I come from the West Riding of Yorkshire which has spawned many of these musical perversities, including the doubly politically-incorrect Black Dyke Mills Band. In the early days brass bands had a limited repertoire and merely occupied the leisure of men who worked fourteen-hour days down mines and in weaving sheds. All the tunes sounded the same which is what, I suppose, Clemenceau thought.
NOTE. My antipathy does not extend to the funny, magnificently splenetic, anti-Thatcherite movie, Brassed Off, starring the late and much-lamented Peter Postlethwaite.
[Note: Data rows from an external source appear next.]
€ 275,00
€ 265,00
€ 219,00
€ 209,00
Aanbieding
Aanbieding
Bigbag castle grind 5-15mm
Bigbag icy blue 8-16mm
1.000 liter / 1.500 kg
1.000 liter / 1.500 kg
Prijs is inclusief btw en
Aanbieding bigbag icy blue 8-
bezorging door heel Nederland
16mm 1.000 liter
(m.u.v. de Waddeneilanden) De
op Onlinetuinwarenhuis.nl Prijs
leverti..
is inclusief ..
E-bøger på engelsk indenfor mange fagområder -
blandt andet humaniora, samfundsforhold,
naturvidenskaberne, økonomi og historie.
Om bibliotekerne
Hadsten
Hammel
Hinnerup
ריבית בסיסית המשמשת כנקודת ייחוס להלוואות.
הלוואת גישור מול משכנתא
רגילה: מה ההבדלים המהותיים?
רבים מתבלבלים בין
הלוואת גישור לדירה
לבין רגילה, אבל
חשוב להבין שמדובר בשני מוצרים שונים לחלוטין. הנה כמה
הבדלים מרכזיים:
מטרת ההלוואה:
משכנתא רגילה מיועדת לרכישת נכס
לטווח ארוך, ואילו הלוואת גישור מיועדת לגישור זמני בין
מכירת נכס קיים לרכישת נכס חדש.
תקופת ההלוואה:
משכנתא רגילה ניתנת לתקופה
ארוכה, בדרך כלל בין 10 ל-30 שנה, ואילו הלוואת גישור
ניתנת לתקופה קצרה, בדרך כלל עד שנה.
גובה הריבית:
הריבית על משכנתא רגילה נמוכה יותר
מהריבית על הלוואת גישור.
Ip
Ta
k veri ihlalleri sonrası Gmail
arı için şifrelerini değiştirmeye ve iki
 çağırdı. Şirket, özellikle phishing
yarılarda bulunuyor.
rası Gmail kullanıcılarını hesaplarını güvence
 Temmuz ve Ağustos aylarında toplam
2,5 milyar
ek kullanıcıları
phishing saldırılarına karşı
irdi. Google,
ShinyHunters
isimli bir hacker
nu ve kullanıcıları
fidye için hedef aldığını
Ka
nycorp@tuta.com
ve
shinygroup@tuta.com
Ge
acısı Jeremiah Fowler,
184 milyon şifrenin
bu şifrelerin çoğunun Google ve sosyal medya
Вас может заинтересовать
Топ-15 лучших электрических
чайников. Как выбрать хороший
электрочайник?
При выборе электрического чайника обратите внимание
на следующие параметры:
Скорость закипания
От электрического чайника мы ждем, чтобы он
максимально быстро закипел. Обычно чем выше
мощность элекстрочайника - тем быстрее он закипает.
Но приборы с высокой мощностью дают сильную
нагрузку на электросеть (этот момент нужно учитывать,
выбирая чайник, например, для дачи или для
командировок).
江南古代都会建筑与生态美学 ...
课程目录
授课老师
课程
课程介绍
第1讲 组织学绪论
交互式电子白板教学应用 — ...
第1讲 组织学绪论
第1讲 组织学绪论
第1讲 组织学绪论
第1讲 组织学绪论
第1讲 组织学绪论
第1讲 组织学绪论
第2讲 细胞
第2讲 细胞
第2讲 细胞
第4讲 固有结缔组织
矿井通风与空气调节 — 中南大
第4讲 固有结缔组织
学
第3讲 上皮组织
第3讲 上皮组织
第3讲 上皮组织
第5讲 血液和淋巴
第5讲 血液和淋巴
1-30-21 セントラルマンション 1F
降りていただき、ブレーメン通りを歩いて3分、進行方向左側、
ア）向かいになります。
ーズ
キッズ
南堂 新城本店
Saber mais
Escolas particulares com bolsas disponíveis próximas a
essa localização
Latterly, brass bands have taken on airs. The technical competence of the musicians has risen and they’re no longer satisfied with the Internationale and over-sentimentalised versions of Linden Lea. You can if you wish now hear a much-shortened Pastoral symphony (arr, for brass band). National competitions are held and the musicians’ “delicacy” is praised. Which is of course a nonsense. However agile the trombones, they can never match cellos. A string section, simulated in brass, remains a simulation. Monkeys with typewriters.
As my profile says, I renounced my West Riding birthright some time ago. This is part of the same shriving.